Volume no :11, Issue no: 1, March (2014)

WHY IS THE NULL HYPOTHESIS REJECTED FOR "ALMOST EVERY" INFINITE SAMPLE BY SOME HYPOTHESIS TESTING OF MAXIMAL RELIABILITY?

Author's: G. Pantsulaia and M. Kintsurashvili
Pages: [45] - [70]
Received Date: December 24, 2013; Revised February 11, 2014
Submitted by:

Abstract

The notion of a Haar null set introduced by Christensen in 1973 and reintroduced in 1992 in the context of dynamical systems by Hunt, Sauer and Yorke, has been used, in the last two decades, in studying exceptional sets in diverse areas, including analysis, dynamic systems, group theory, and descriptive set theory. In the present paper, the notion of “prevalence” is used in studying the properties of some infinite sample statistics and in explaining why the null hypothesis is sometimes rejected for “almost every” infinite sample by some hypothesis testing of maximal reliability.
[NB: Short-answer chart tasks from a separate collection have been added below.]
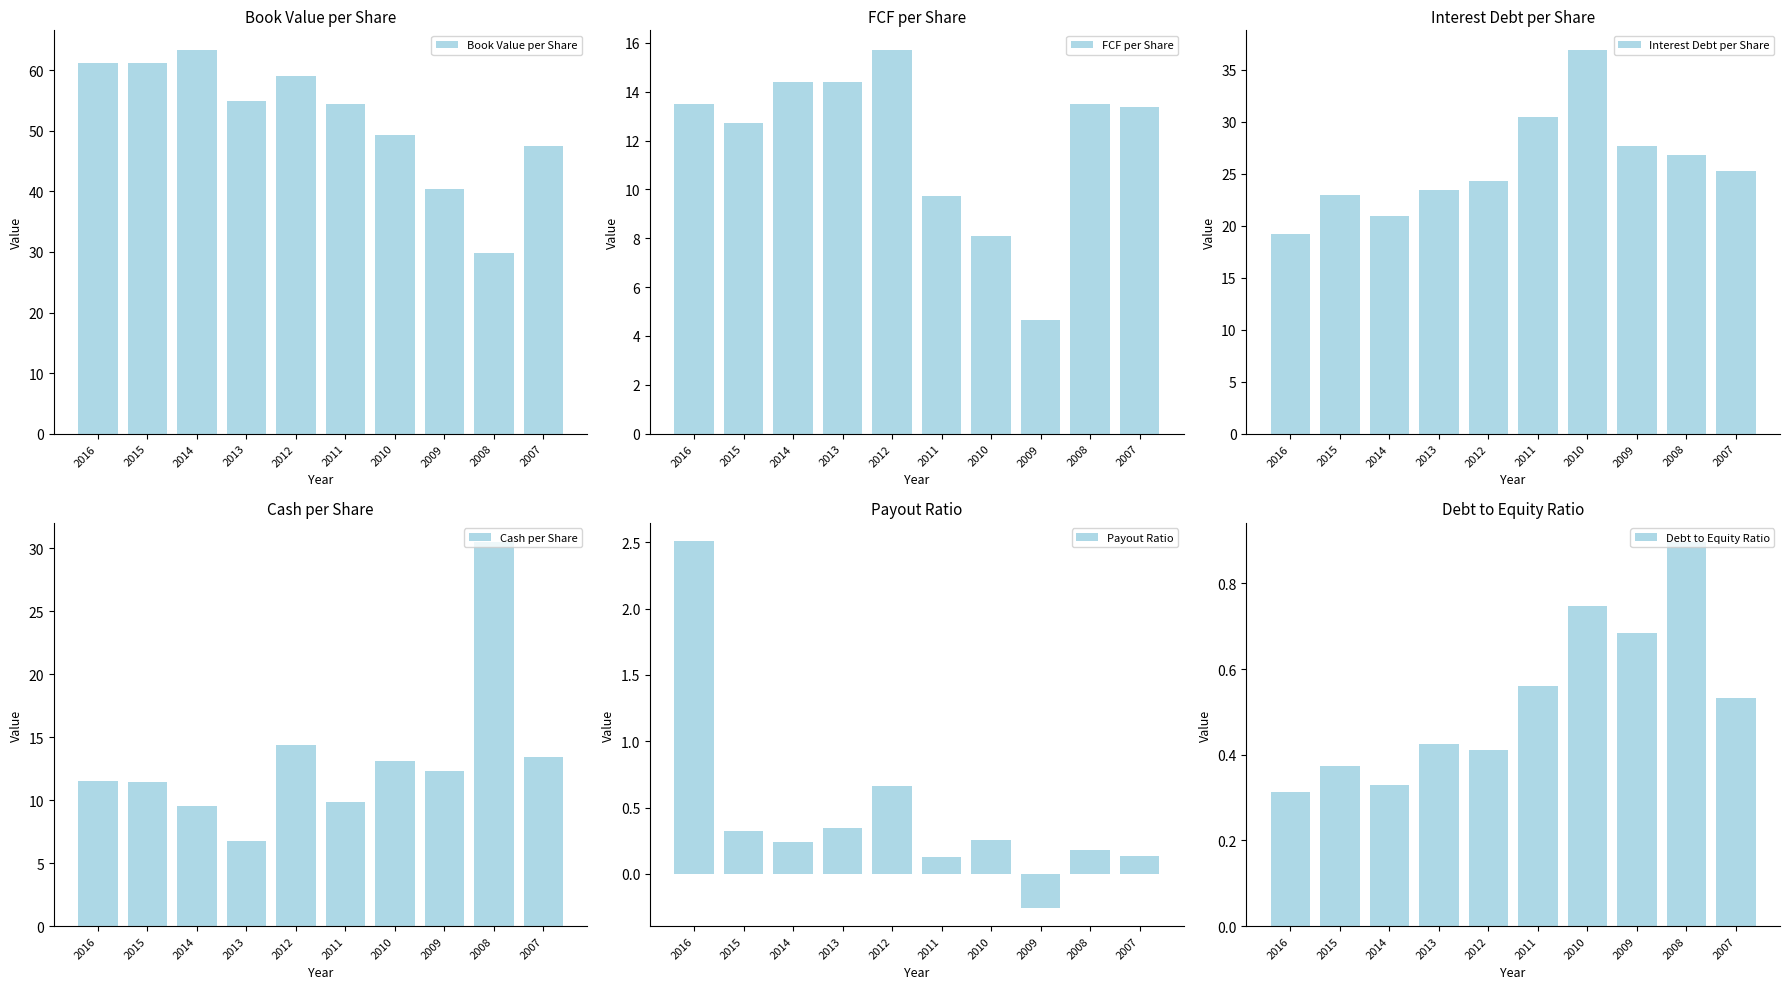

Which series has the largest total across all categories?

Book Value per Share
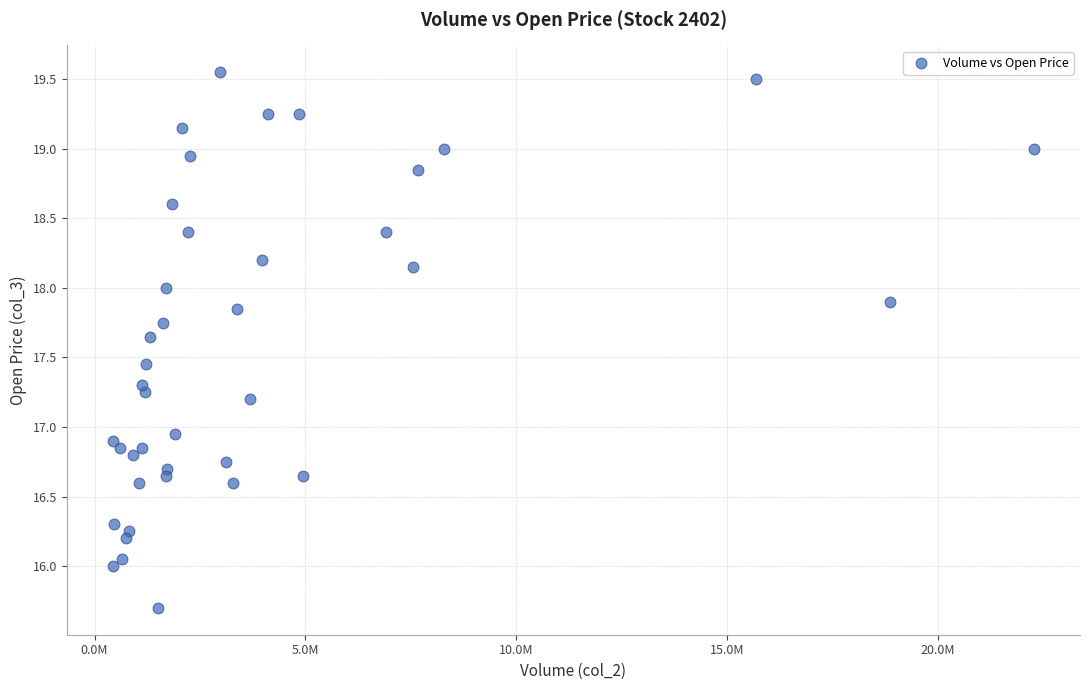

What is the range of X values (max minus min)?

21843335.0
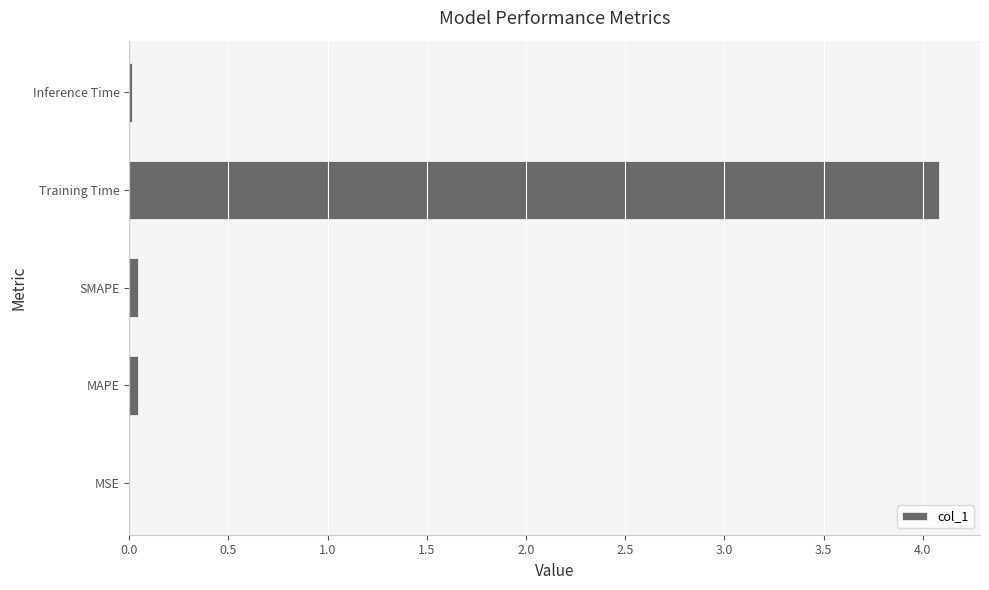

True or false: the data shows 4.1 at Training Time.

True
To confirm that the conjectures of Jum Nunnally [17] and Jacob Cohen [5] fail for infinite samples, examples of the so called objective and strong objective infinite sample well-founded estimate of a useful signal in the linear one-dimensional stochastic model are constructed.

Keywords

a linear one-dimensional stochastic model, null hypothesis, an objective infinite sample well-founded estimate, shy set, prevalence.